(Provided records begins)
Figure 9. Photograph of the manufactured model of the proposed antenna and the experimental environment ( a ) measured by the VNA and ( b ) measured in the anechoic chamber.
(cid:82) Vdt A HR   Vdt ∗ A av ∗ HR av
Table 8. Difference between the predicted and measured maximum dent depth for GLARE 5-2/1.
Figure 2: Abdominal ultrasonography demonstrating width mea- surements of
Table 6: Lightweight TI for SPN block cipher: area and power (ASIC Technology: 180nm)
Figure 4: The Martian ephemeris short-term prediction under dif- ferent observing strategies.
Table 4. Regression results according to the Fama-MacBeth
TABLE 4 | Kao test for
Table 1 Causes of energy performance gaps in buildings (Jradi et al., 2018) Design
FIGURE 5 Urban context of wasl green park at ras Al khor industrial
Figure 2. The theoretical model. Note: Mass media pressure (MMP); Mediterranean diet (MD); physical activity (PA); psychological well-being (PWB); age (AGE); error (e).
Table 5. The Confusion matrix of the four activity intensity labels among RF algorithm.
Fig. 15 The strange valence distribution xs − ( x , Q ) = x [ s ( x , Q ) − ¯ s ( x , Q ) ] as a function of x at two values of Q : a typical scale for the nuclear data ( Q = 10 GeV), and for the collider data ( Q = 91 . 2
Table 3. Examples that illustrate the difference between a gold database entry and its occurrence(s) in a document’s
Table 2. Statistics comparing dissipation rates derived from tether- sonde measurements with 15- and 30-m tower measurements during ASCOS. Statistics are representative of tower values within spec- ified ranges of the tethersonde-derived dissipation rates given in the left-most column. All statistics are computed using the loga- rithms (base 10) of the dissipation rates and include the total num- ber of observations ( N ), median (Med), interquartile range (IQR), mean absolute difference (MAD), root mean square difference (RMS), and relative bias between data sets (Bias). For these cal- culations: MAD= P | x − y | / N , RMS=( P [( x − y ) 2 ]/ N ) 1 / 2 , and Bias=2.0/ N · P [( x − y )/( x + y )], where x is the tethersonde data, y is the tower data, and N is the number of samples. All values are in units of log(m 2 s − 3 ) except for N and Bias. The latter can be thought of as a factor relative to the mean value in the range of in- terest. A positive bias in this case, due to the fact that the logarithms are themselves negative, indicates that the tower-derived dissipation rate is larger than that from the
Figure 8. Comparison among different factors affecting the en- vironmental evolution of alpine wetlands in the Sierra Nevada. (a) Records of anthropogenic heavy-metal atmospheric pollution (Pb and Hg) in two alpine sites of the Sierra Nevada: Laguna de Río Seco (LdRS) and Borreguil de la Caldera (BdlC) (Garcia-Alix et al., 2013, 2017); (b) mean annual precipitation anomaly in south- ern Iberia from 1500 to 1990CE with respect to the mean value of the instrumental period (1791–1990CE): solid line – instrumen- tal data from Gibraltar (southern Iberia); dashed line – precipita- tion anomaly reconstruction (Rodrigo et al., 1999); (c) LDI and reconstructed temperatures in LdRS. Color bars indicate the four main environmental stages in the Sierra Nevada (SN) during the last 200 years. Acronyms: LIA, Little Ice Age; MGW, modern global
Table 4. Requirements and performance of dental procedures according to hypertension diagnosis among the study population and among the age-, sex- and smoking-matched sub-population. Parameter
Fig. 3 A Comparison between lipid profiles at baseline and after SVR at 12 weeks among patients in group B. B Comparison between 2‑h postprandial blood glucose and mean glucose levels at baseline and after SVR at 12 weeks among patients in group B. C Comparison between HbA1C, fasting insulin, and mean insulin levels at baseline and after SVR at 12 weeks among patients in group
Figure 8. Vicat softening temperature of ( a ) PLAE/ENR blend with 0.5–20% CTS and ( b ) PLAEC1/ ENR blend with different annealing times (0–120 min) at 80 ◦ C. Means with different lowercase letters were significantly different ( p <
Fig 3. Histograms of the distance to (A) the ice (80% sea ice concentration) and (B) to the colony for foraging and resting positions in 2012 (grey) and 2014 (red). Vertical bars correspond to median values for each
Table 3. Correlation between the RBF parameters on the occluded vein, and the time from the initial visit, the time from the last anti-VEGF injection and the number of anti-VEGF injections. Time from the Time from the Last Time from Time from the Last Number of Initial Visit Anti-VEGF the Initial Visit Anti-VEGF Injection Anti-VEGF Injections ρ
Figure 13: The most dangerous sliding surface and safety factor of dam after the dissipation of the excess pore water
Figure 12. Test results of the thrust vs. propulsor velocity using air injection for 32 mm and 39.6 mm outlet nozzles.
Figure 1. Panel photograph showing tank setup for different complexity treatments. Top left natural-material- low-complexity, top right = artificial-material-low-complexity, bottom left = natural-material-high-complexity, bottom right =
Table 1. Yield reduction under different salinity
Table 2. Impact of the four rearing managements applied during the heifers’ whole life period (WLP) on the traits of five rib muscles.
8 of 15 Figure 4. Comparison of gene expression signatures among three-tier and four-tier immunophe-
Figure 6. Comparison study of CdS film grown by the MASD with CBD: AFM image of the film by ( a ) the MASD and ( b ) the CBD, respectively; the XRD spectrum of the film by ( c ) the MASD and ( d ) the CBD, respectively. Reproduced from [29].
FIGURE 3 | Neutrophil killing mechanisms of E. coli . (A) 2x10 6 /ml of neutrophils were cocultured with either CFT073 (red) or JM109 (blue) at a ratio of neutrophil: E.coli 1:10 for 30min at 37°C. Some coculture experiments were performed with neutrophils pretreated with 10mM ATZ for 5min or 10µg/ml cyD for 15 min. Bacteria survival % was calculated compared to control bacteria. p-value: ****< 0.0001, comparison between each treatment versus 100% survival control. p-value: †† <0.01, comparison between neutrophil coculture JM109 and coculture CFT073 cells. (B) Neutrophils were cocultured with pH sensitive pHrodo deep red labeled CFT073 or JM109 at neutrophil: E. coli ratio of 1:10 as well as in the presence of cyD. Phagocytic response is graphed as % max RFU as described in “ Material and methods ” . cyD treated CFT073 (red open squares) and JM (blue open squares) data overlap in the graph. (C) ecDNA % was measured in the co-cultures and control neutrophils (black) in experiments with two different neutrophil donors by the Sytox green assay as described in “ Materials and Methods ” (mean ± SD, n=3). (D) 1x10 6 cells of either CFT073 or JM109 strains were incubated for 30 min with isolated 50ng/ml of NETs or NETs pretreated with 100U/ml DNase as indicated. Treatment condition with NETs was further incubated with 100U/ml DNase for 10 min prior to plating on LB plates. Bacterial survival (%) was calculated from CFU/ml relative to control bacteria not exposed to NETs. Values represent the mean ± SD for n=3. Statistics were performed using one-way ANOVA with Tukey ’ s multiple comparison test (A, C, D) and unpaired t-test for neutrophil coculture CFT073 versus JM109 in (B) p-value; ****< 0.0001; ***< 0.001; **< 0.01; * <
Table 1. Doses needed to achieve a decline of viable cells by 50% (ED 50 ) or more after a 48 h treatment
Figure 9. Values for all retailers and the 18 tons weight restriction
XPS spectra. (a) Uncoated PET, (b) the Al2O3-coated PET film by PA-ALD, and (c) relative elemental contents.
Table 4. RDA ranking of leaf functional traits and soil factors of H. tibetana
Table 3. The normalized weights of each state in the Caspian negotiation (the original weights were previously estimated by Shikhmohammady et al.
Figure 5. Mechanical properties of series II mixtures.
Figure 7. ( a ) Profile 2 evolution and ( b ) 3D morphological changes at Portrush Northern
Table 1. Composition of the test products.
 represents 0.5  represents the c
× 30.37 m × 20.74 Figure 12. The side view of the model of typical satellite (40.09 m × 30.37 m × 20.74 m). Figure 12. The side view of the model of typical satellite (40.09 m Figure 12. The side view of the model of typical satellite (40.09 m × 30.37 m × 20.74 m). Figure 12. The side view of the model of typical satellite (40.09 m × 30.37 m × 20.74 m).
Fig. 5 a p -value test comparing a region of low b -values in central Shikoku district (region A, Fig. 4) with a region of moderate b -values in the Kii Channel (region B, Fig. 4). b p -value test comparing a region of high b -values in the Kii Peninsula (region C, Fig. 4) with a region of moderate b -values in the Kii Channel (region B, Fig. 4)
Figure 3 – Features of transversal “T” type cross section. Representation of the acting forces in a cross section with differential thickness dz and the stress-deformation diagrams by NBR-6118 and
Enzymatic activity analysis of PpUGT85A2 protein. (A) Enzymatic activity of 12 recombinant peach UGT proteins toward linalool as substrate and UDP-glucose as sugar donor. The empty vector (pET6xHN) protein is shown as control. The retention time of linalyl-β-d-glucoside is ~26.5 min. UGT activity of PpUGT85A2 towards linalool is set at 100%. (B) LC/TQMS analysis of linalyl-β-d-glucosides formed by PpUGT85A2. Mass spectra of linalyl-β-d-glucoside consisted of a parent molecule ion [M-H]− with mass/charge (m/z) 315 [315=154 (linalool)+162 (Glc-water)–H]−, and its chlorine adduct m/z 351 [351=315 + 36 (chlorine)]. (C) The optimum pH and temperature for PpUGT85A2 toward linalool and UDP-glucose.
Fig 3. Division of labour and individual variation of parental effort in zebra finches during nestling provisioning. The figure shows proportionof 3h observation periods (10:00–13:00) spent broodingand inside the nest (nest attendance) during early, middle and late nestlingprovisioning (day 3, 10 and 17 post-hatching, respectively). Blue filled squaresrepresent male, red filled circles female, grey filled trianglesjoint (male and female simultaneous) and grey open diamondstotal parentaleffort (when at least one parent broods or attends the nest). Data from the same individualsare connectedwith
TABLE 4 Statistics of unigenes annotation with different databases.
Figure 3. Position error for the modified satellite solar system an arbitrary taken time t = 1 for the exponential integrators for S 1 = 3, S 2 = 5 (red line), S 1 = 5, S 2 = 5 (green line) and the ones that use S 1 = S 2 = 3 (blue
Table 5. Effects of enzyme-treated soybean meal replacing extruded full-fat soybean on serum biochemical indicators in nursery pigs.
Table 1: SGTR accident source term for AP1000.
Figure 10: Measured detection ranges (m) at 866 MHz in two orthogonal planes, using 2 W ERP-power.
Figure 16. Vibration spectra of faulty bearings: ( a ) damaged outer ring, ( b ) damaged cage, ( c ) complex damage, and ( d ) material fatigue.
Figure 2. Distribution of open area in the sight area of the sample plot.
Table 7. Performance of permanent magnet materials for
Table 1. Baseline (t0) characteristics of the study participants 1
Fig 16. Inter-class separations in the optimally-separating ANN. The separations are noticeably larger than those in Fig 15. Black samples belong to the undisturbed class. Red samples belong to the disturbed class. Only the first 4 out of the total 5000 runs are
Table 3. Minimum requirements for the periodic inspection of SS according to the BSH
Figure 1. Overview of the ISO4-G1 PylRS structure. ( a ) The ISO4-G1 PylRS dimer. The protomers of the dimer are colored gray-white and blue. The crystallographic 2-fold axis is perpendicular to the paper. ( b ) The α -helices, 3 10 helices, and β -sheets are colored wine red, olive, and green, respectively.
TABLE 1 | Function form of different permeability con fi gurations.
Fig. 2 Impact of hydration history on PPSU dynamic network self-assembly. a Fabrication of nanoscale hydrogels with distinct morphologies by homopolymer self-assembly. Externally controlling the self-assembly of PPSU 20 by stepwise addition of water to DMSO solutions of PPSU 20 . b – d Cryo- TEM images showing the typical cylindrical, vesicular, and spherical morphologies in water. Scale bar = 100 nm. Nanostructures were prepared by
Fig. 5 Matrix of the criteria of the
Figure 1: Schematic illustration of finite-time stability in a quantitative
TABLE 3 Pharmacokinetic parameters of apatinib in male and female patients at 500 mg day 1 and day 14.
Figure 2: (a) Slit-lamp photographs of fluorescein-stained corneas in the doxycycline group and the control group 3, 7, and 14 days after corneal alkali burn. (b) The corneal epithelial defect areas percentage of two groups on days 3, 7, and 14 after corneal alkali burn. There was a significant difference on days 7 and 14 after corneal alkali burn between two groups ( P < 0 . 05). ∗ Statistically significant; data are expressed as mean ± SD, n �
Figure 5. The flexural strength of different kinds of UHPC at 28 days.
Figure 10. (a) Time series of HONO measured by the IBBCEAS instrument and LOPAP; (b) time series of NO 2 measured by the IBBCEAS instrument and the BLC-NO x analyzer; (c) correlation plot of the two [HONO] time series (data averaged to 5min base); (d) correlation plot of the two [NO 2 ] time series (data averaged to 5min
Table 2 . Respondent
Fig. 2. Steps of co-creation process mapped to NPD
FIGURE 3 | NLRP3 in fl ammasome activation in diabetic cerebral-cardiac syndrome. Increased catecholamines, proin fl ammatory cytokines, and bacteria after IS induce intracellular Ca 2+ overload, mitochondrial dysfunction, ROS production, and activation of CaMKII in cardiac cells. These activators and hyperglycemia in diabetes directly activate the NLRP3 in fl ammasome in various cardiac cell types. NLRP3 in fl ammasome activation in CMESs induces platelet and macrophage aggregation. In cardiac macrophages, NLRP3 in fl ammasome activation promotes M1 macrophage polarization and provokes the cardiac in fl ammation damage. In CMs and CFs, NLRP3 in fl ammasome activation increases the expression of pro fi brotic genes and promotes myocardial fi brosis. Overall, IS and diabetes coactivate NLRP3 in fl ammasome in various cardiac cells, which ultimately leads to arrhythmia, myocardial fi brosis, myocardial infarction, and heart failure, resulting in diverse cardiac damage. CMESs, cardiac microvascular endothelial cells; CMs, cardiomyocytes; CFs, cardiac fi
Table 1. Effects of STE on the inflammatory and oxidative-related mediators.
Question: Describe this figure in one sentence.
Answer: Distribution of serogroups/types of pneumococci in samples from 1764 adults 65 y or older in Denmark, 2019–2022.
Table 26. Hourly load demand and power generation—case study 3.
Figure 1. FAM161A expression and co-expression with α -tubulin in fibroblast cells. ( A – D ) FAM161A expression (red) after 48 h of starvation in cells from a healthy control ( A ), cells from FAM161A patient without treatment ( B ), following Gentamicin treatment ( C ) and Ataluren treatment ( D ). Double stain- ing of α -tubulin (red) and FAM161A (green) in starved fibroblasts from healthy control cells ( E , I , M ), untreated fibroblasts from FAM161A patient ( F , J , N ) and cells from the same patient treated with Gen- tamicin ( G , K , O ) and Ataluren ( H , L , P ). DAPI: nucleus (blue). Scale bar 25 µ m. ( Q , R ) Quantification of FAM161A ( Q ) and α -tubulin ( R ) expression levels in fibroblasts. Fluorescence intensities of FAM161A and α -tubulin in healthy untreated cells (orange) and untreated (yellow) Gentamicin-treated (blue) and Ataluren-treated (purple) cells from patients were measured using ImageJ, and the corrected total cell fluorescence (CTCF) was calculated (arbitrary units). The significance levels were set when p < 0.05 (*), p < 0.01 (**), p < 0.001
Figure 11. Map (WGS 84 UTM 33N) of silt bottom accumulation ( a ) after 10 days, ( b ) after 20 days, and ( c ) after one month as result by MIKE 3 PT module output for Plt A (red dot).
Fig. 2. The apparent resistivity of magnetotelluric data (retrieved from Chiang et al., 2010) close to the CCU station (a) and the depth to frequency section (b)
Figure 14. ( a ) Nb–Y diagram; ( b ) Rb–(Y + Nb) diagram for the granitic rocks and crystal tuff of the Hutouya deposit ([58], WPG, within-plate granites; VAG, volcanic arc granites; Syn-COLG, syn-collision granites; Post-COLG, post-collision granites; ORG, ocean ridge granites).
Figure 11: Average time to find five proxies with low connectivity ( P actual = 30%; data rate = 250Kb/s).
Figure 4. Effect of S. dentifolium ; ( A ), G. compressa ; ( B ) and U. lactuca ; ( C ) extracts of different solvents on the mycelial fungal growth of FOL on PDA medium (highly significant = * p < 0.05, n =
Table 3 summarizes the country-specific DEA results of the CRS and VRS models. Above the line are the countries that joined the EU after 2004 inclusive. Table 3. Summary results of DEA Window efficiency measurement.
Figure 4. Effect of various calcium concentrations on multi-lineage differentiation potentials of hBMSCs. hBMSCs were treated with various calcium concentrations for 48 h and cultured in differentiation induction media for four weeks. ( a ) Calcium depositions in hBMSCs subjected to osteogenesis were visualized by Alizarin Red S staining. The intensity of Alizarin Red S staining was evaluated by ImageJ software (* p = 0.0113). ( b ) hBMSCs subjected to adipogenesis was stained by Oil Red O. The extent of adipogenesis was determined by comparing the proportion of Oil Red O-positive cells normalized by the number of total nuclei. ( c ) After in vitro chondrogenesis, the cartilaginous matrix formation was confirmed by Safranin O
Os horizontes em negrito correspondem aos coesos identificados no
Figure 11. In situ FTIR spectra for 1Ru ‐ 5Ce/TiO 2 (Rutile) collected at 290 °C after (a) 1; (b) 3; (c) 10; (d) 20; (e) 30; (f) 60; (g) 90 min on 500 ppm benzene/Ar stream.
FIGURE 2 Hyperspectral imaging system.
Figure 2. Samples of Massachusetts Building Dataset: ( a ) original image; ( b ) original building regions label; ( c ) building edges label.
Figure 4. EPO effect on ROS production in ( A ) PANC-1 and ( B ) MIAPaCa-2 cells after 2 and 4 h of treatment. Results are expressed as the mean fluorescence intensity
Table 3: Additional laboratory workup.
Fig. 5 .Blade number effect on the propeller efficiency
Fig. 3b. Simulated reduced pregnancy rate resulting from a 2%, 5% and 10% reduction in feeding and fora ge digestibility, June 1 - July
(Provided records ends)
### Task description
Once you find the line with "Table 1. Doses" above, print it and every line after it up to and including the line with "Figure 9. Values", exactly as written and nothing else.

### Answer to the problem
Table 1. Doses needed to achieve a decline of viable cells by 50% (ED 50 ) or more after a 48 h treatment
Figure 9. Values for all retailers and the 18 tons weight restriction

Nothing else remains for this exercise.